“The making of laws is like the making of sausages-the more you know about the process the less you respect the result.”
The California legislature recently voted to postpone Proposition 18, the $11 billion water bond, until the 2012 ballot. They drop-kicked it into the future after serious outcry arose over the enormous amount of pork it contained, such as cozy deals for special interests, and a sneaky attempt to dump the cost on taxpayers instead of, as is traditional, make those using the water pay for it themselves. That California badly needs to rebuild its creaky, aging water infrastructure is a given. But Proposition 18 in its current form does not seem the best way to do it.

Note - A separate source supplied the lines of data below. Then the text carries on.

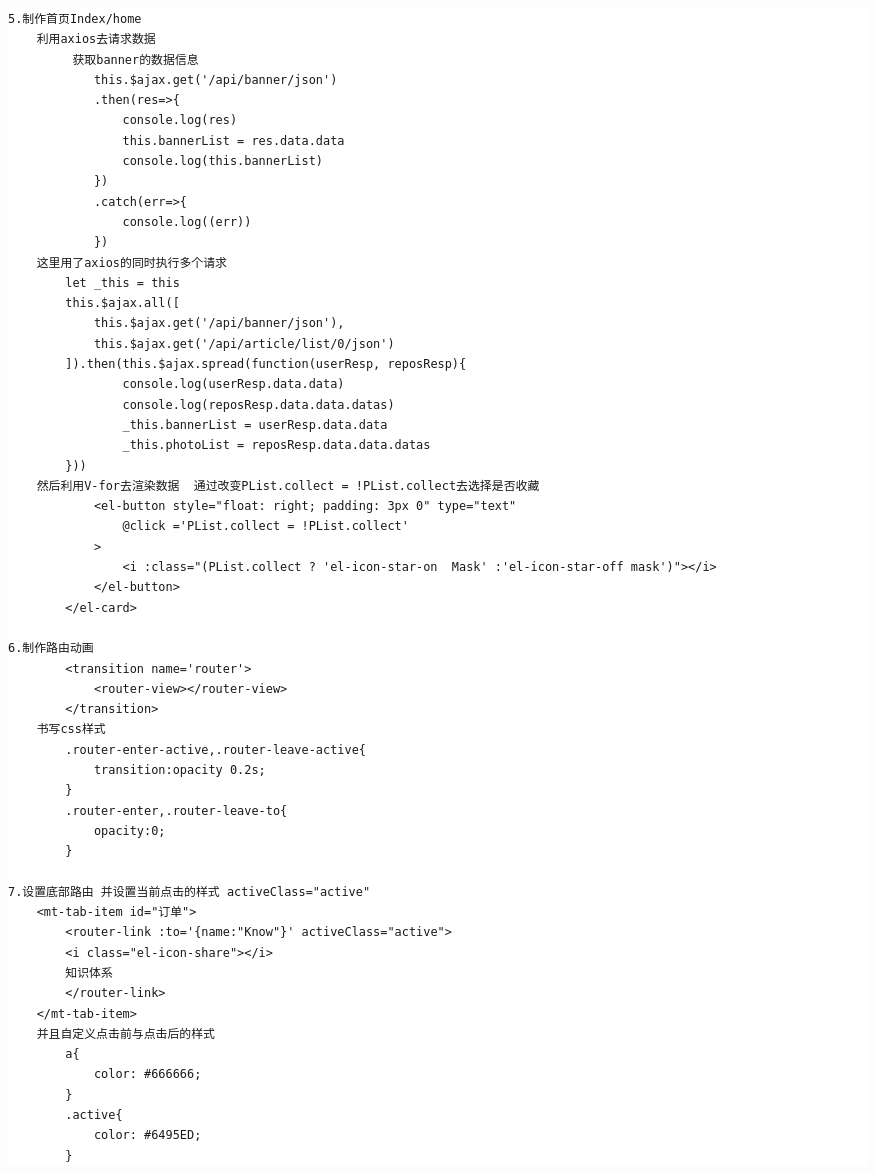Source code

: 	5.制作首页Index/home
		利用axios去请求数据
			 获取banner的数据信息
				this.$ajax.get('/api/banner/json')
				.then(res=>{
					console.log(res)
					this.bannerList = res.data.data
					console.log(this.bannerList)
				})
				.catch(err=>{
					console.log((err))
				})
		这里用了axios的同时执行多个请求
			let _this = this
			this.$ajax.all([
				this.$ajax.get('/api/banner/json'),
				this.$ajax.get('/api/article/list/0/json')
			]).then(this.$ajax.spread(function(userResp, reposResp){
					console.log(userResp.data.data)
					console.log(reposResp.data.data.datas)
					_this.bannerList = userResp.data.data
					_this.photoList = reposResp.data.data.datas
			}))
		然后利用V-for去渲染数据	通过改变PList.collect = !PList.collect去选择是否收藏
				<el-button style="float: right; padding: 3px 0" type="text"
					@click ='PList.collect = !PList.collect'
				>
					<i :class="(PList.collect ? 'el-icon-star-on  Mask' :'el-icon-star-off mask')"></i>
				</el-button>
			</el-card>			
	
	6.制作路由动画
			<transition name='router'>
				<router-view></router-view>
			</transition>
		书写css样式
			.router-enter-active,.router-leave-active{
				transition:opacity 0.2s; 
			}
			.router-enter,.router-leave-to{
				opacity:0;
			}
	
	7.设置底部路由 并设置当前点击的样式 activeClass="active"
		<mt-tab-item id="订单">
			<router-link :to='{name:"Know"}' activeClass="active">
			<i class="el-icon-share"></i>
			知识体系
			</router-link>
		</mt-tab-item>
		并且自定义点击前与点击后的样式
			a{
				color: #666666;
			}
			.active{
				color: #6495ED;
			}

The depressing thing is, rather than being an outlier, this may be how most bills and propositions get written. Ballotpedia says much of Prop 18 was written by a lobbyist and that $1.15 billion was added at the last moment. I’m guessing most of that $1.15 billion was pork to encourage votes and, while your opinion may differ, the thought of lobbyists writing legislation makes me queasy. By definition, they are paid special interests so it’s difficult to see how lobbyists writing laws benefits the public good. They are paid to further a specific interest, not to consider the state as a whole.
Of the $11 billion in the water bond, over $2 billion was pork that lawmakers admit was there to get votes necessary for it to pass in the legislature, whether or not the pork had anything to do with improving water quality and supply. Gosh, what an inspiring example of democracy and transparency.